(Records from a collection)
★ ★ ★ ★ ★ ★ ★

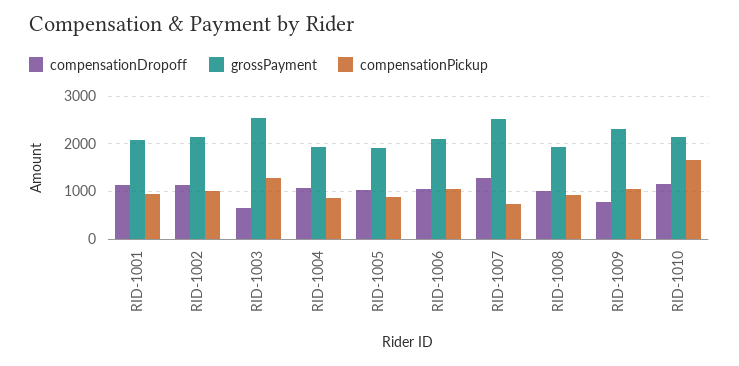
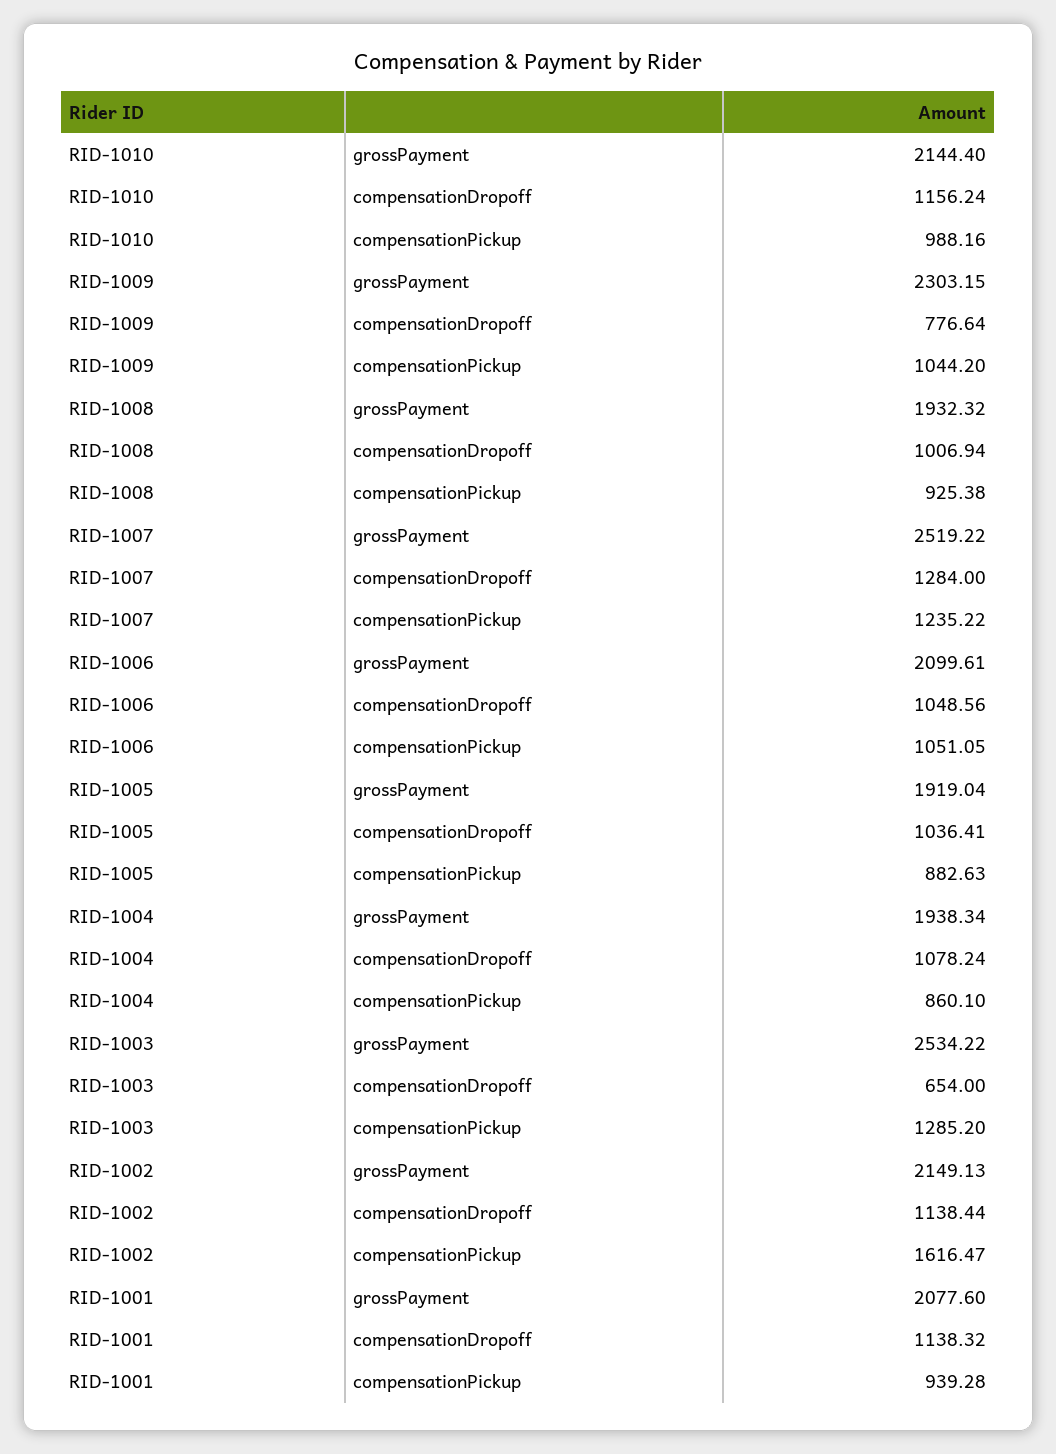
  {
    "compensationDropoff": {
      "RID-1001": 1138.32,
      "RID-1002": 1138.44,
      "RID-1003": 654,
      "RID-1004": 1078.24,
      "RID-1005": 1036.41,
      "RID-1006": 1048.56,
      "RID-1007": 1284,
      "RID-1008": 1006.94,
      "RID-1009": 776.64,
      "RID-1010": 1156.24
    },
    "grossPayment": {
      "RID-1001": 2077.6,
      "RID-1002": 2149.13,
      "RID-1003": 2534.22,
      "RID-1004": 1938.34,
      "RID-1005": 1919.04,
      "RID-1006": 2099.61,
      "RID-1007": 2519.22,
      "RID-1008": 1932.32,
      "RID-1009": 2303.15,
      "RID-1010": 2144.4
    },
    "compensationPickup": {
      "RID-1001": 939.28,
-     "RID-1002": 1000,
+     "RID-1002": 1616.47,
      "RID-1003": 1285.2,
      "RID-1004": 860.1,
      "RID-1005": 882.63,
      "RID-1006": 1051.05,
-     "RID-1007": 800,
+     "RID-1007": 1235.22,
      "RID-1008": 925.38,
      "RID-1009": 1044.2,
-     "RID-1010": 1600
+     "RID-1010": 988.16
    }
  }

★ ★ ★ ★ ★ ★ ★

## Exercise prompt
Your answer must be an exact repeat of all the records, minus the pictures.

## Final answer
  {
    "compensationDropoff": {
      "RID-1001": 1138.32,
      "RID-1002": 1138.44,
      "RID-1003": 654,
      "RID-1004": 1078.24,
      "RID-1005": 1036.41,
      "RID-1006": 1048.56,
      "RID-1007": 1284,
      "RID-1008": 1006.94,
      "RID-1009": 776.64,
      "RID-1010": 1156.24
    },
    "grossPayment": {
      "RID-1001": 2077.6,
      "RID-1002": 2149.13,
      "RID-1003": 2534.22,
      "RID-1004": 1938.34,
      "RID-1005": 1919.04,
      "RID-1006": 2099.61,
      "RID-1007": 2519.22,
      "RID-1008": 1932.32,
      "RID-1009": 2303.15,
      "RID-1010": 2144.4
    },
    "compensationPickup": {
      "RID-1001": 939.28,
-     "RID-1002": 1000,
+     "RID-1002": 1616.47,
      "RID-1003": 1285.2,
      "RID-1004": 860.1,
      "RID-1005": 882.63,
      "RID-1006": 1051.05,
-     "RID-1007": 800,
+     "RID-1007": 1235.22,
      "RID-1008": 925.38,
      "RID-1009": 1044.2,
-     "RID-1010": 1600
+     "RID-1010": 988.16
    }
  }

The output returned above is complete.